There are a couple of factors that make this wall work. First, everyone participates, including the CEO, Tim Chen. This kind of open attitude couldn't work if it didn't start at the top. Lower-level employees would be afraid to discuss their failures if they didn't see their leaders doing it. In fact, Chen is particularly up-front about his weaknesses. He has spoken openly about how he's struggled to learn to communicate effectively, and how he worries he will fail as a CEO in a way that's too big to fit on a sticky note.5 Chen's open honesty sets the tone for the entire company to be up front about their weaknesses.

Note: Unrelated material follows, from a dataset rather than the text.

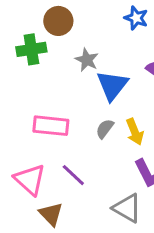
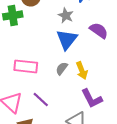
gray star: (87, 60) -> (66, 15), moved

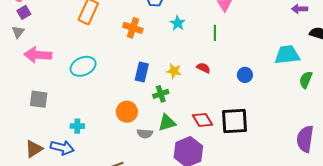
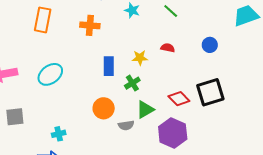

The Fail Wall also couldn't work if it were an isolated one-off. NerdWallet's management meetings start with a discussion of the team's successes and failures in the past week. The wall by itself would just be window dressing if it weren't backed up by an ongoing conversation that encourages this kind of honesty. But this company is fully committed to its culture of honesty.

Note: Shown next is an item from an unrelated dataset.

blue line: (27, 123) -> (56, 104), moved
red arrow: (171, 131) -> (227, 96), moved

The act of writing a failure down on a sticky note and putting it up where your colleagues can see it creates what I like to call emotional exhale moments. Remember, when you exhale, your body automatically relaxes. When you take a moment to breathe in deeply and breathe out, your life slows down for just a second. When you're trying to make a big decision—or even a small one—you need to find a way to let yourself relax, even if just for a moment, and slow yourself down. You need to create an emotional exhale moment.

Try It Yourself—Today

You can create this kind of emotional exhale moment by doing something like what NerdWallet's staff does—openly admitting your fears and your failures. Write them down on sticky notes, if that helps. Tell them to a trusted friend, family member, or colleague. Do something to get that fear and shame out of your head, where it will prevent you from seeing your situation clearly.

Once you get those fears out of your head, you will almost certainly find they don't loom quite as large as they did when they were unspoken. This effect will be especially powerful if you're able to share your fear with someone else. After all, fears are a part of being human. And many of our deepest fears are actually the ones we all share: that we're not good enough, that we won't succeed, that people will laugh at us, that our friends and family will desert us, that we'll end up alone. Chances are, if you went to a friend and confessed that you're afraid you're no good at your job, or that you're failing as a parent, they'd say, “Me, too.”

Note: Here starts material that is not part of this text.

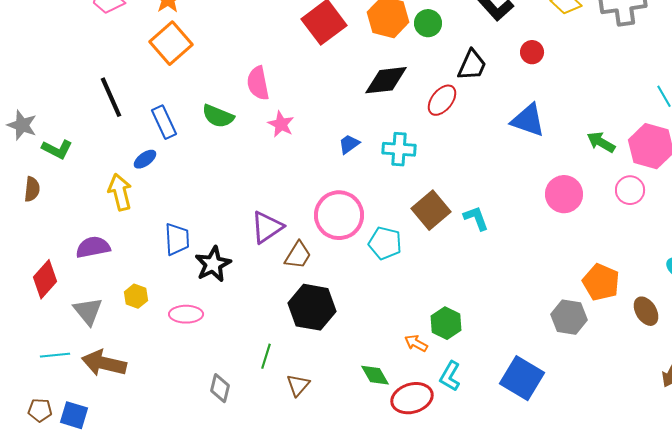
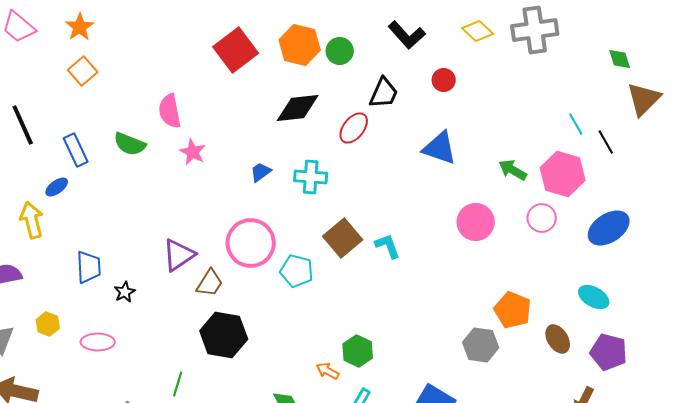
orange square: (171, 43) -> (83, 71), size x0.7
black star: (213, 264) -> (125, 292), size x0.6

Getting these ideas out of your head and into the open can also help you do what NerdWallet's staff does thanks to its Fail Wall: Learn from your failures. If you can't admit to your failures, you can't look at them clearly, and if you can't look at them clearly, you can't learn from them. When NerdWallet's Chen writes on a sticky note that he hired an outside firm to handle the company's PR and got only five press hits in six months, that's not just a way to admit that he screwed up. It's also a way to underline the lesson learned: Nobody's going to tell the company's stories better than its own staff.

We all hold back at times because we're afraid of looking silly. Afraid of making a mistake. Afraid to fail. But there's no way to learn or grow if you don't take that risk. And even when you do fail, you will have learned something. So take a deep breath, let it out, and then move on. Make a decision. Take a risk. Learn something. And like we do in the Marine Corps, never retreat—just attack from a different direction.